3 Korea experienced crisis in December 1997, but by early January 1998 some scheme of corporate debt agreements between Korean corporations and the creditors had been produced. In fact in the first Korea's letter of intent (LOI) to the IMF this issue had been addressed. Likewise, Thailand's crisis started in early July 1997 and by August some sort of agreements between debtors and creditors had been reached.

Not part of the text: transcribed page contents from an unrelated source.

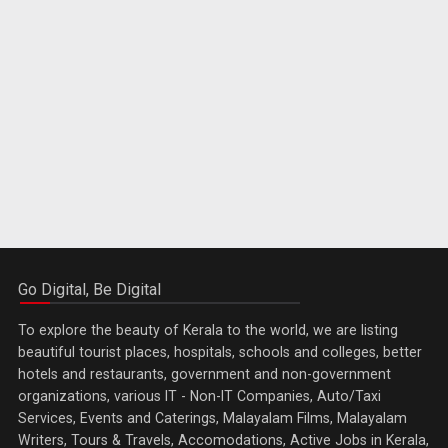
Go Digital, Be Digital
To explore the beauty of Kerala to the world, we are listing
beautiful tourist places, hospitals, schools and colleges, better
hotels and restaurants, government and non-government
organizations, various IT - Non-IT Companies, Auto/Taxi
Services, Events and Caterings, Malayalam Films, Malayalam
Writers, Tours & Travels, Accomodations, Active Jobs in Kerala,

Indonesia, in contrast, started to feel the financial contagion in mid July 1997, deep in the crisis in the last months of 1997, but only came up with some sort of scheme in June 1998 (the Frankfurt agreement), and only in September reached what was known since as the Jakarta Initiative in September 1998

4 For examples, Financial Reform: Theory and Experience, Gerard Capricio, et al, Eds. (New York: Cambridge University Press), 1994 and Bank Restructuring: Lessons from the 1980s,, Andrew Sheng, ed. (Washington DC: The World Bank), 1996



CONCLUDING NOTES

  1. It has become clearer that the Asian crisis has not been a single variable kind of a crisis, whether it is solely a financial panic or an economic chaos due to natural catastrophe or a disastrous policy. I could argue with more authority that in the case of Indonesia, it has been a combination of external and domestic factors that work together in the form of a contagion that ultimately results in a full-fledged crisis.

  2. To get an idea about a set of workable policies for recovery, it is important to trace how the crisis unfolded, the sequence of policy responses and market reactions that have intertwined over time. This is not an easy job because of the dynamism of events. Everything goes so rapidly that one could get confused in distinguishing causes from effects. In policy it is difficult to differentiate means and objectives.

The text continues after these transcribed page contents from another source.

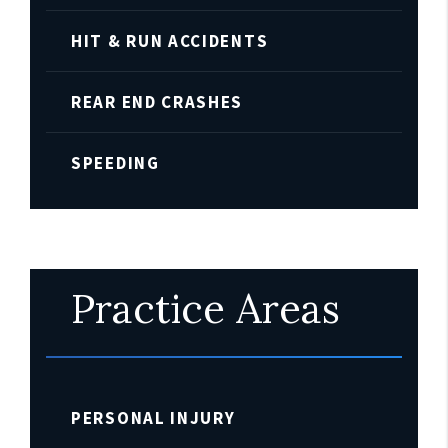
HIT & RUN ACCIDENTS
REAR END CRASHES
SPEEDING
Practice Areas
PERSONAL INJURY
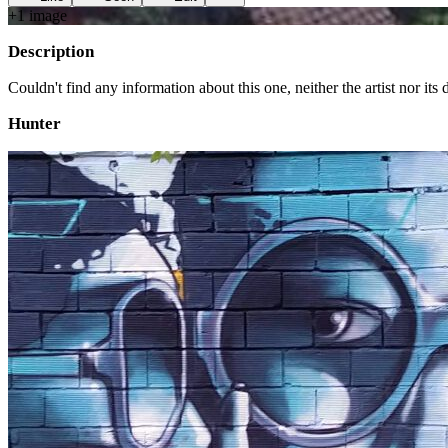
+
1
image
Description
Couldn't find any information about this one, neither the artist nor its d
Hunter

  3. The Asian crisis shows that problems in finance and economics are closely related to social and political issues. Contagion from financial panic that hit a country seems to expose structural weaknesses of its national economy. An attack to the currency market produces a panic that ultimately implicates the banking sector and causes baking crisis. In the next round soon after, the banking crisis exposes weaknesses in the real sectors of the national economy, and after some time results in an economic crisis. Finally, the economic crisis serves to expose weaknesses of the country's social and political system, hence a full-fledged crisis.

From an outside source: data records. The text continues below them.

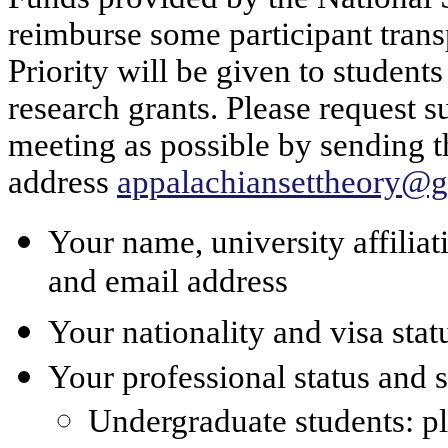
reimburse some participant trans
Priority will be given to student
research grants. Please request s
meeting as possible by sending t
address
appalachiansettheory@
Your name, university affilia
and email address
Your nationality and visa stat
Your professional status and 
Undergraduate students: pl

  4. An economic recovery needs domestic supports as well as foreign supports, from industrial countries - their governments and private sectors - and multilateral institutions. All of them require some assurance from the national leadership capable of making an assurance for the creation of an environment conducive for normal conduct of business. This has to be followed with good sets of policies for recovery, good implementation and a touch of luck.


5 This is in contrast to the Thai's case or Korean's case whereby corporate debts were handled by banks which implied that the number of both debtors and lenders were less numerous.